DEW #155 - Gems from the 2026 Trenches

A lookback on my favorite gems :)

May 06, 2026

Welcome to Issue #155 of Detection Engineering Weekly!

This week, I’m resurfacing some of my favorite Gems over the last five months. We’ll be back to our regularly scheduled newsletter starting next week!

✍️ Musings from the life of Zack:

I’ve officially christened yard work shoes with an old pair of white sneakers. I just need some cargo pants, a cell phone clip attached to my hip, and a Bluetooth headset to really complete the outfit
I saw my friends playing Slay the Spire 2 on Steam, so I got it, and it’s so addictive! You know it’s bad when you think about game mechanics on your drive to the gym or between work meetings
Proud Dad moment: my daughter had her first-ever ballet recital, and she crushed it. She was in an auditorium with over 100 people, and she was in the youngest age group. She was all smiles and even found us in the crowd and waved

DEW #148 - Detection Pipeline Maturity, GenUI for Log Analysis and Hunting Kali in Splunk

Zack Allen

Mar 11

Read full story

Detection Pipeline Maturity Model by Scott Plastine

I’m a huge fan of maturity models, and in the early days of my writing, I frequently referenced the work of Haider Dost and Kyle Bailey when discussing the maturity of detection engineering programs. As this space matured, technology matured with it, and we now have complex systems within each part of the Detection Engineering Lifecycle. So, to me, it makes sense that we now have folks like Plastine helping us understand what it means to measure the maturity of a Detection Pipeline.
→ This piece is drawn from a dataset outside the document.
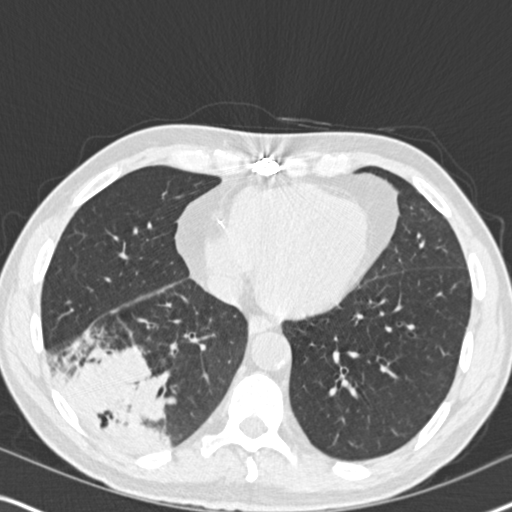
Axial slice from a low-dose chest CT screening exam. Second annual screen. Lung window (W 1500 / L -600 HU). Male participant, aged 61 years at enrolment.
Expert reader's lesion annotation, box from (x=43, y=316) to (x=187, y=462) px. The exam's reader record, not a measurement of the box and not confirmed to be the same lesion: non-calcified nodule or mass ≥4 mm, right lower lobe, 90 × 80 mm, soft tissue attenuation, pre-existing on the prior screen: yes; interval growth: yes. Official screen result: positive, other. Lung cancer was diagnosed 20 days after this screen: bronchiolo-alveolar adenocarcinoma, NOS, right lower lobe, moderately differentiated (G2), stage IIIB (AJCC 6th edition), 90 mm at pathology.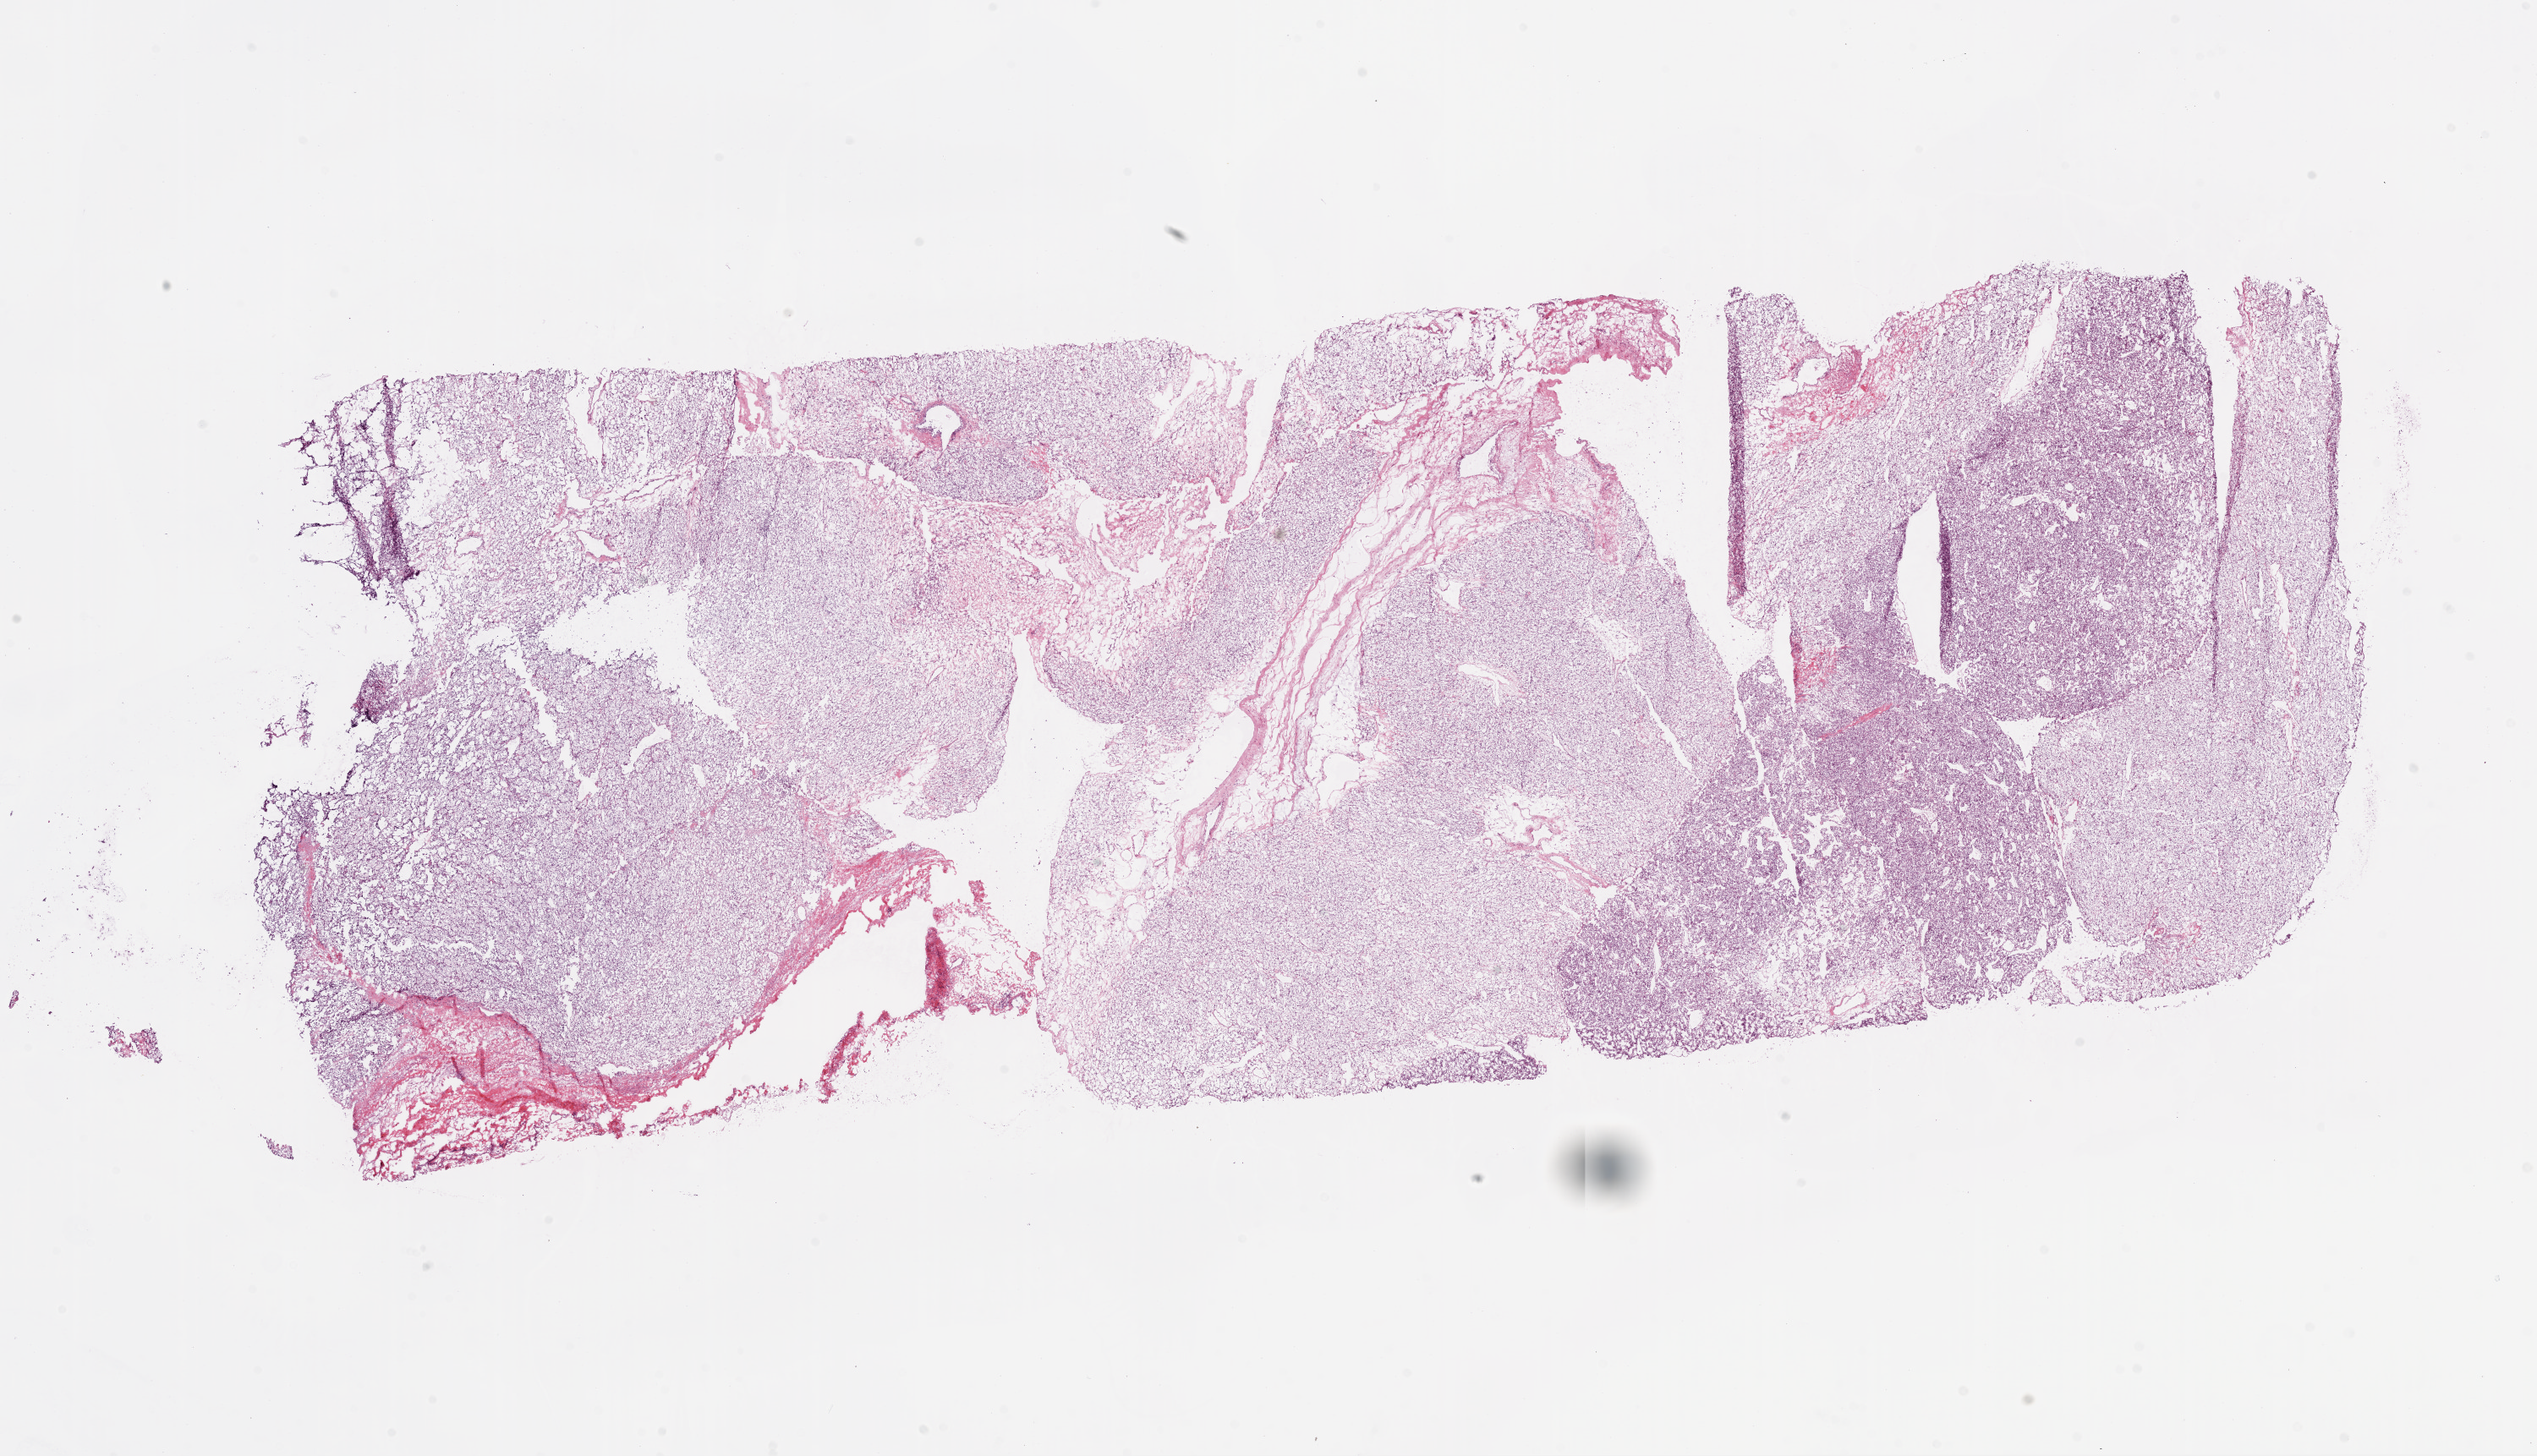
H&E whole-slide image — low-resolution overview of the scanned area, about 24.1 x 13.8 mm. Frozen section. Primary tumour sample from the kidney. Female patient; age at initial diagnosis 60 years. Histologic grade: G3 (poorly differentiated). Slide review estimates, as recorded: tumour cells 90%, tumour nuclei 85%, normal cells 0%, stromal cells 10%, necrosis 0%.
TNM: T3a N0 M1. Lymph nodes positive (case pathology): 0 of 13 examined. AJCC pathologic stage: IV. Diagnosis: Clear cell adenocarcinoma, NOS.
Plastine outlines six different levels of maturity, starting with a classic favorite, no maturity! This involves having a security tool stack with no centralization, and analysts have dozens to hundreds of Google Chrome tabs open which gives me anxiety. The fundamental issues Plastine outlines and continues to improve here include:

Several security tools with their own alerting and detection systems
The need to log into and investigate each alert on each individual tool, so managing screen sprawl
The analyst manually building cases in some case management or ticketing tool, such as JIRA or ServiceNow

The next maturity step, Basic, addresses some of these issues by essentially placing the Case Management tool between the tools and the analyst, rather than being out of band. As maturity levels progress, so does the architecture of this setup. For example, the “Standard+” architecture has a much saner pipeline setup:

The cool part at this point in the maturity journey is switching from architecture improvements to more advanced concepts in the analytics platform. Custom telemetry, log normalization, and a risk-based alerting engine ideally surface only relevant alerts and reduce false positives. Teams begin to build composite rules, leveraging commercial detections alongside their own internal detection and risk alerting systems, and they all take advantage of learning from their data to inform their rule sets, not just their environment.
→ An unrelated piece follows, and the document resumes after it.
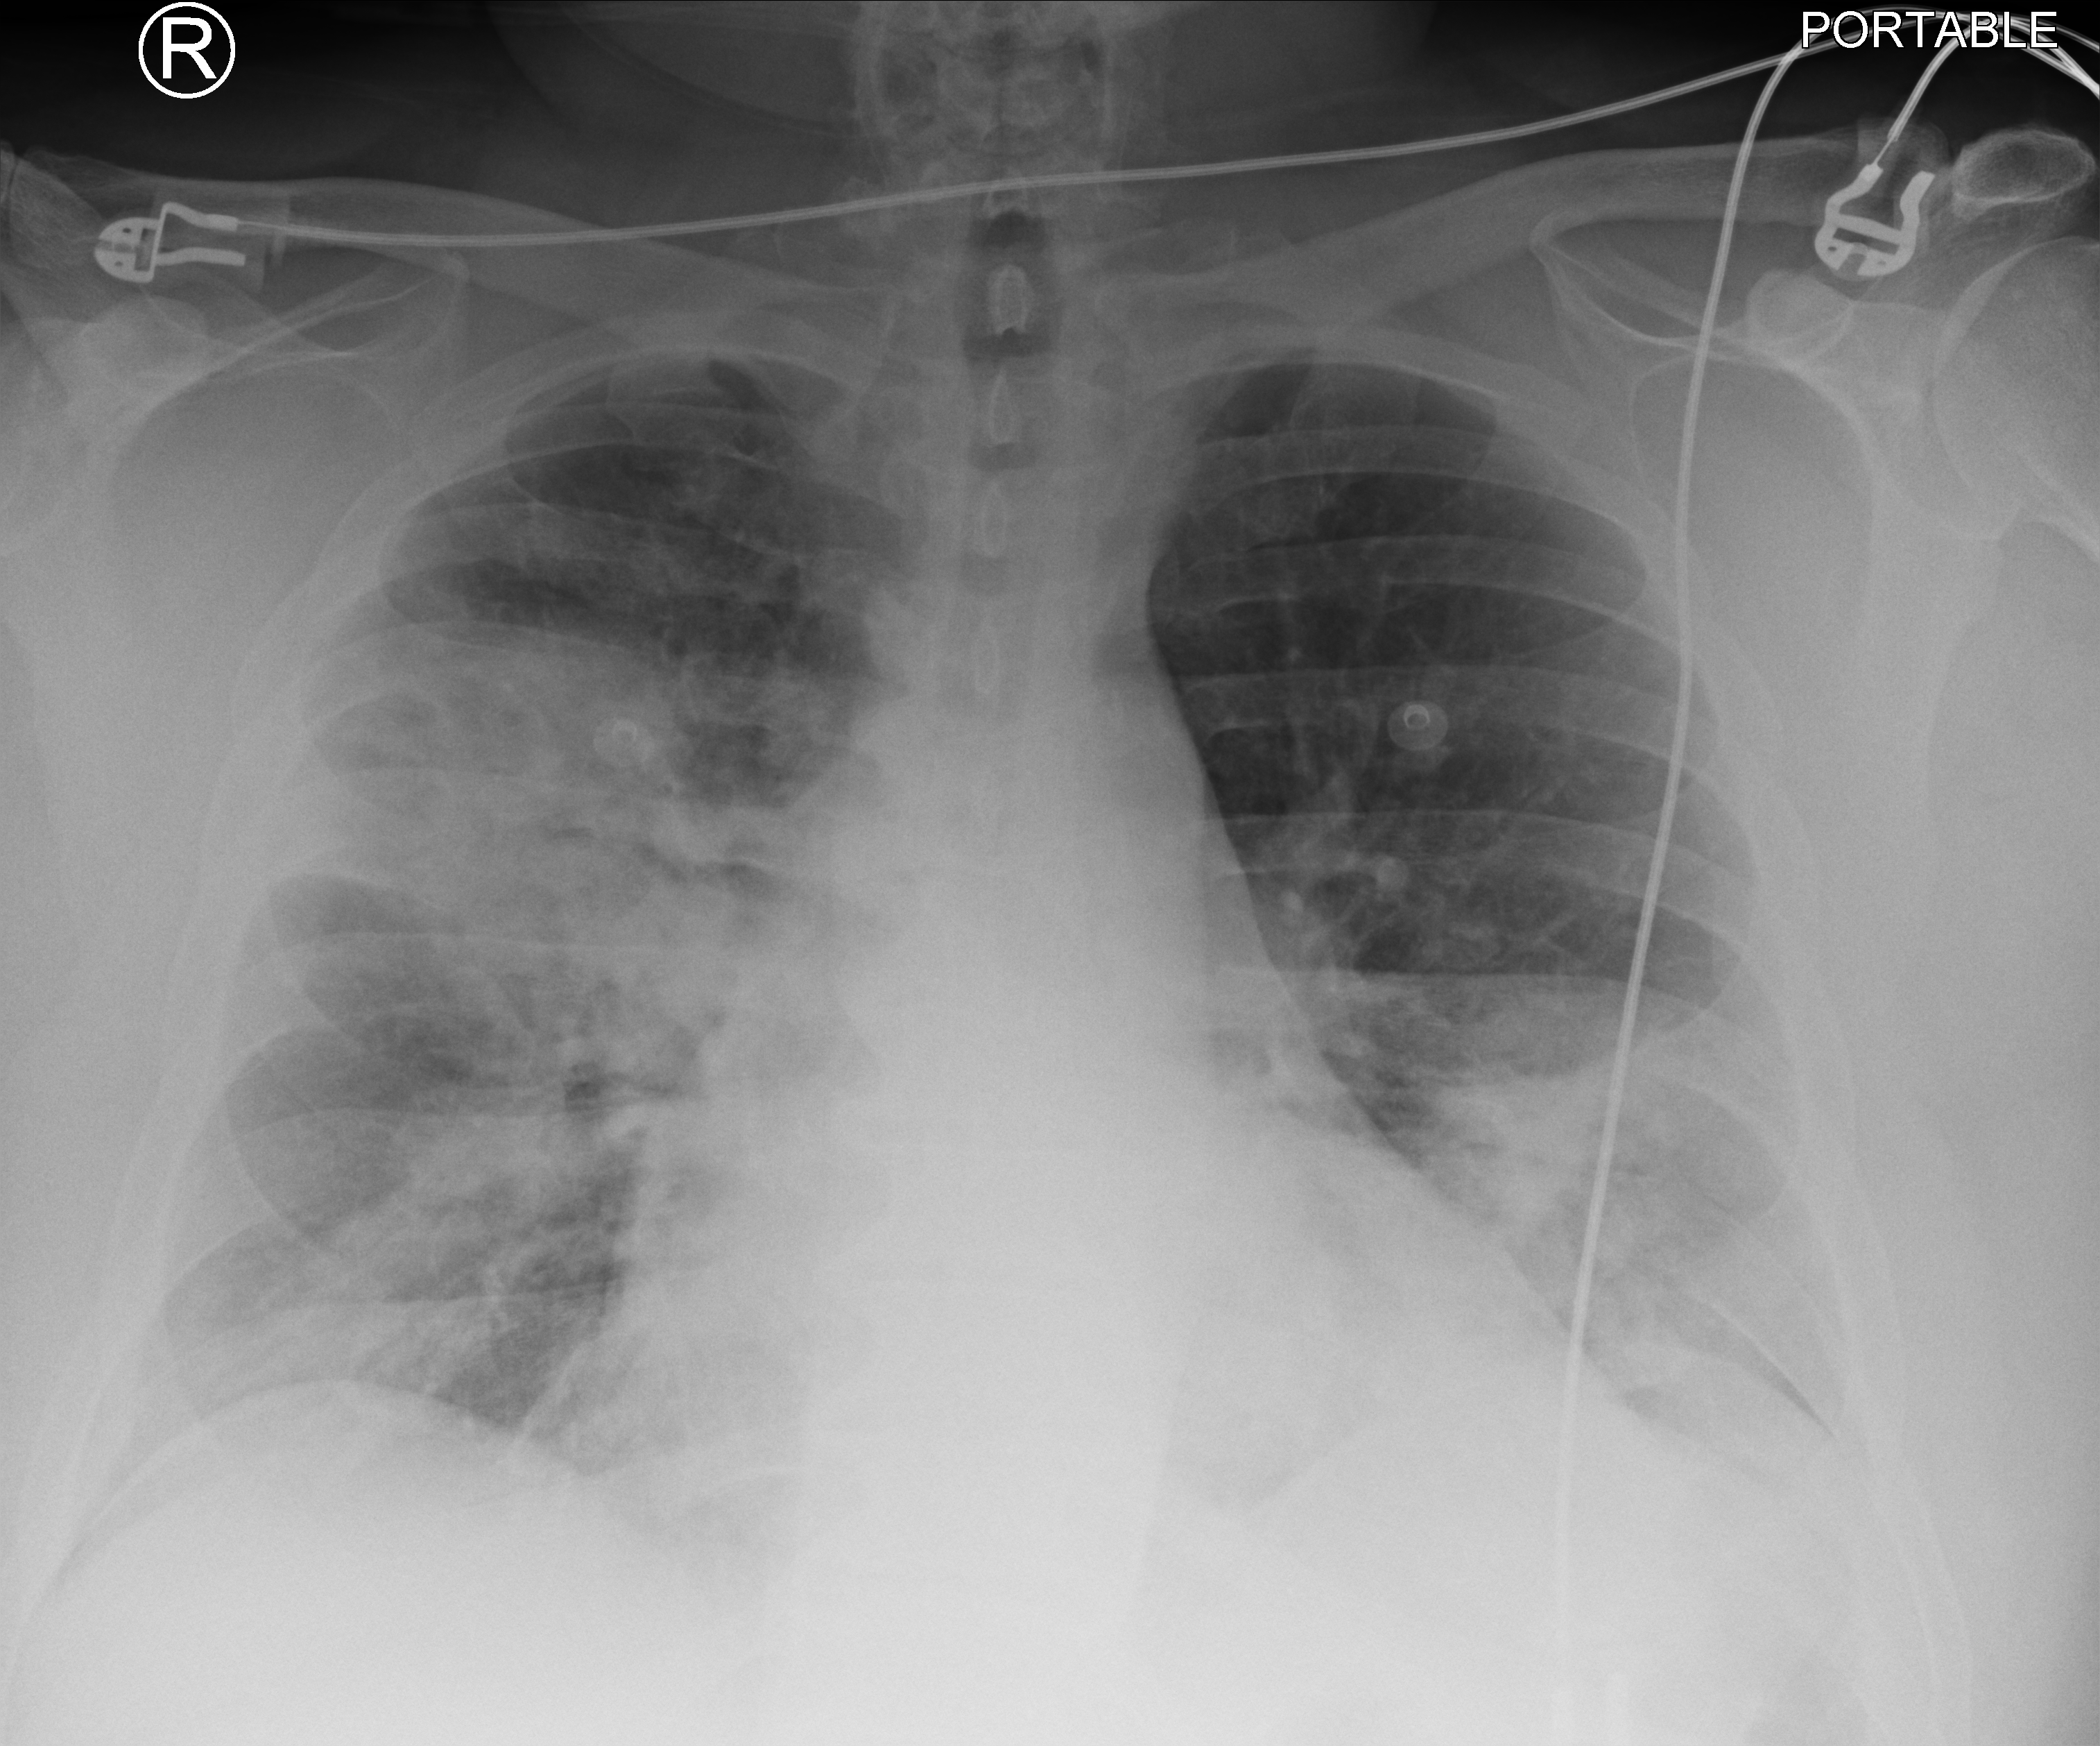
Portable chest radiograph; anteroposterior (AP) projection. Male patient hospitalised with COVID-19, age 18–59 years.
From the hospital-stay record, not from the radiograph (when in the stay this image was taken is not recorded): length of hospital stay: 9 days; admitted to intensive care during this hospital stay: no; smoking status (admission record): current.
This diagram drove it home for me, and became my favorite:

As you progress through maturity, the trap teams fall into is more rules is better. I think the measure of a Leading detection function is reducing rule count thereby reducing the complexity of managing rule sprawl.

Plastine posits that this can be achieved by using data-science-based rules, risk-based detection, and leveraging as much entity-based correlation as possible.

DEW #144 - Pyramid of Permanence and 🦞OpenClaw 🦞 Security Dumpster Fires

Zack Allen

Feb 4

Read full story

TTPI’s: Extending the Classic Model by Andrew VanVleet

Tactics, Techniques & Procedures (TTPs) is a table-stakes term in our industry. It binds our understanding of attacker behavior into a common lexicon. Within this lexicon, MITRE ATT&CK reigns supreme, and they have some generally agreed-upon definitions within their ATT&CK FAQ. Basically, in order to understand MITRE ATT&CK, you have to understand their nomenclature of TTPs, where:

Tactics describe an adversarial objective, such as initial access
Techniques describe how an attacker can execute some operation to achieve that objective
Procedures describe the implementation details of a technique in a given environment

In this post, VanVleet challenges this model because the specific details of how an attack is carried out at the Procedure level can sometimes be vague. I think this is by design on MITRE’s part, because the procedure to achieve it can differ depending on the environmental context I mentioned earlier. He makes the analogy that Procedures are like a cake, not necessarily a recipe. He proposes the concept of Instance, which is the recipe itself, to achieve that procedure.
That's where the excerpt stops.